Without autumn trade, suckler farming is under serious threat, says ICOS
At a meeting this morning with the Minister for Agriculture Simon Coveney, an ICOS delegation of mart managers and chairmen, led by Michael Spellman, Chairman of the ICOS Marts Committee, emphasised to the Minister the urgency of finding practical solutions to unjustified obstructions being imposed on the traditional trade between Northern Ireland customers and livestock marts in the Republic of Ireland.
There is an effective ban by Irish-owned meat plants in Northern Ireland on killing cattle from the Republic of Ireland. Irish-controlled meat factories in Northern Ireland either will not slaughter an animal, or they will impose a £150 fine per animal, if any farmer presents an animal for slaughter that was born in the Republic of Ireland.
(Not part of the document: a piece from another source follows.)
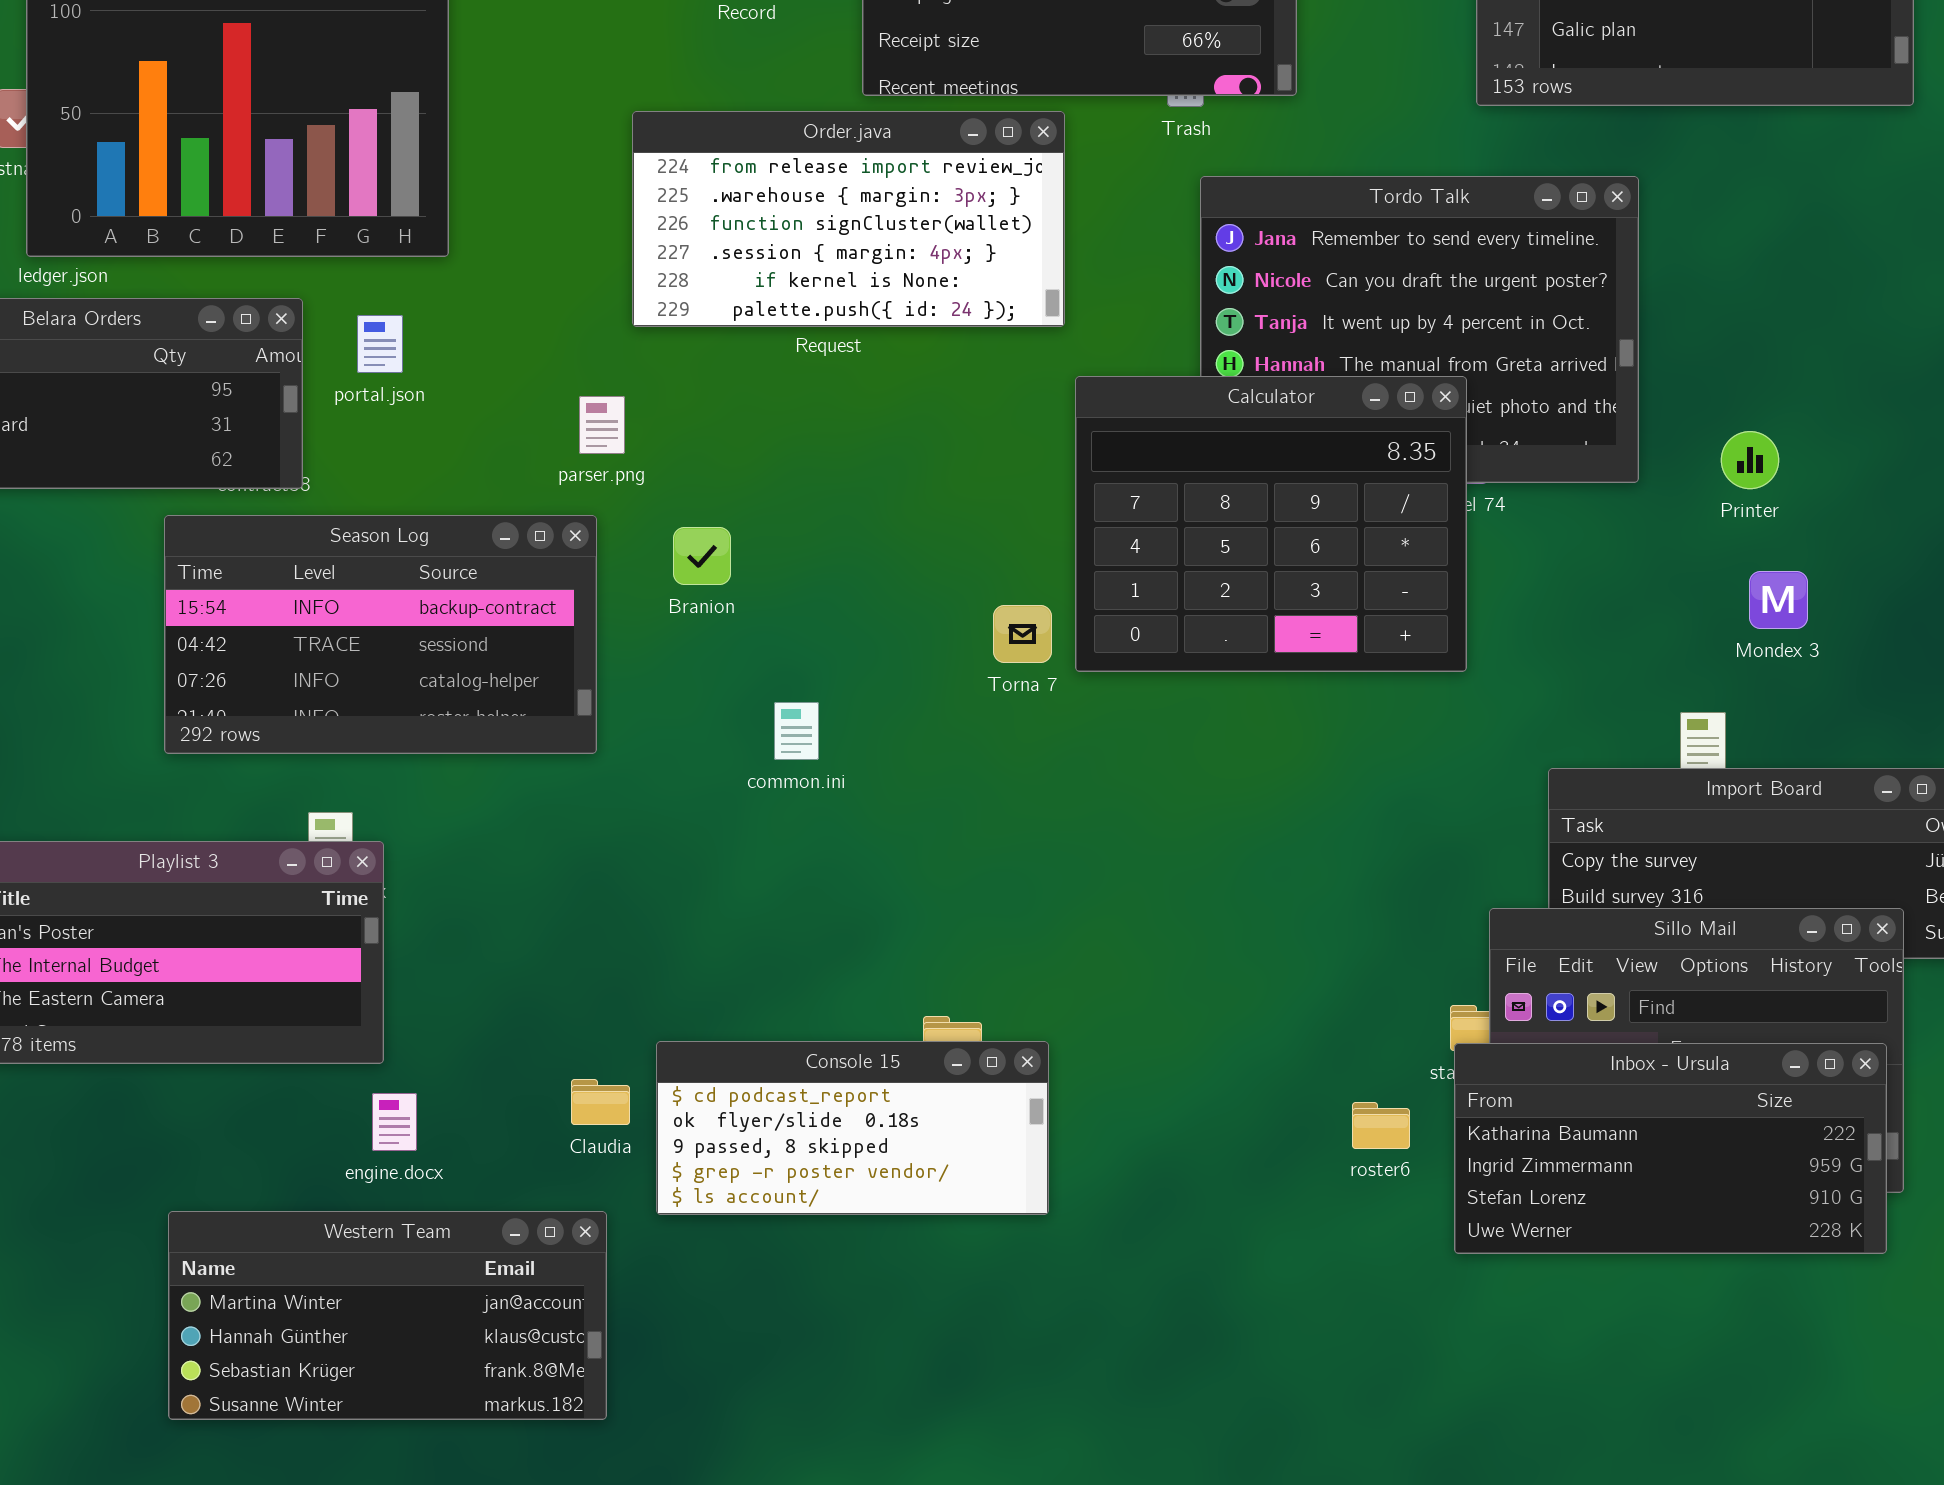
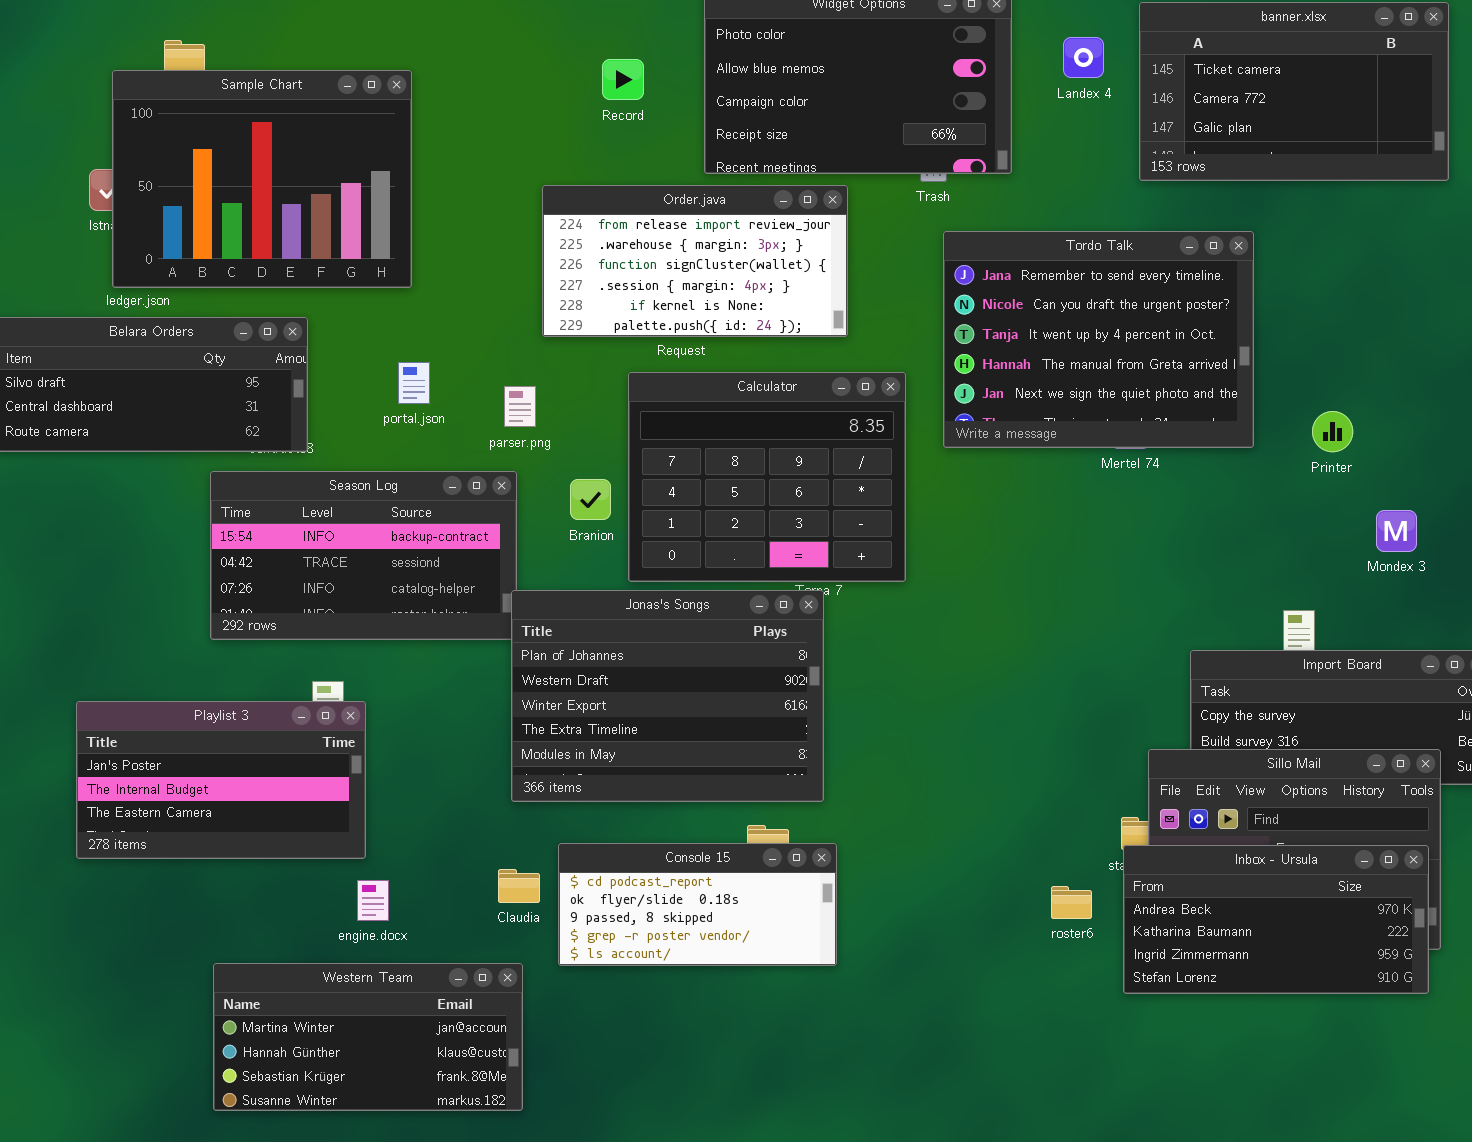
portal.json: [357,315,403,373] -> [398,362,430,404], moved
Calculator: [1075,376,1467,672] -> [628,372,906,582], moved
Mondex 3: [1749,571,1808,629] -> [1376,510,1417,552], moved
Jonas's Songs: none -> [511,590,824,802], opened
Inbox - Ursula: [1454,1043,1887,1254] -> [1123,845,1429,994], scrolled up 1 row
“The maintenance of a vigorous live trade with Northern Ireland is a vital source of additional competition for livestock which helps underpin the autumn trade in marts,” said Michael Spellman.
“Farmers in Northern Ireland who bought cattle from the south last Autumn are facing a major financial hit as they now go to sell these animals into the factories. It is a case of ‘once bitten, twice shy’ and unless the irrational and unwarranted €150 fine is removed by the factories, Northern Ireland farmers won’t buy cattle from the south again this year.
“The immediate priority is the restoration of the traditional Autumn trade. Without this trade it is not an exaggeration to state that the future of suckling enterprises in the Republic is under serious threat,” he stated.
Michael Spellman said that the marts delegation had emphasised to the Minister the importance of immediately engaging with his counterpart in Northern Ireland, Minister Michelle O’Neill with a view to removing the obstructions to this trade.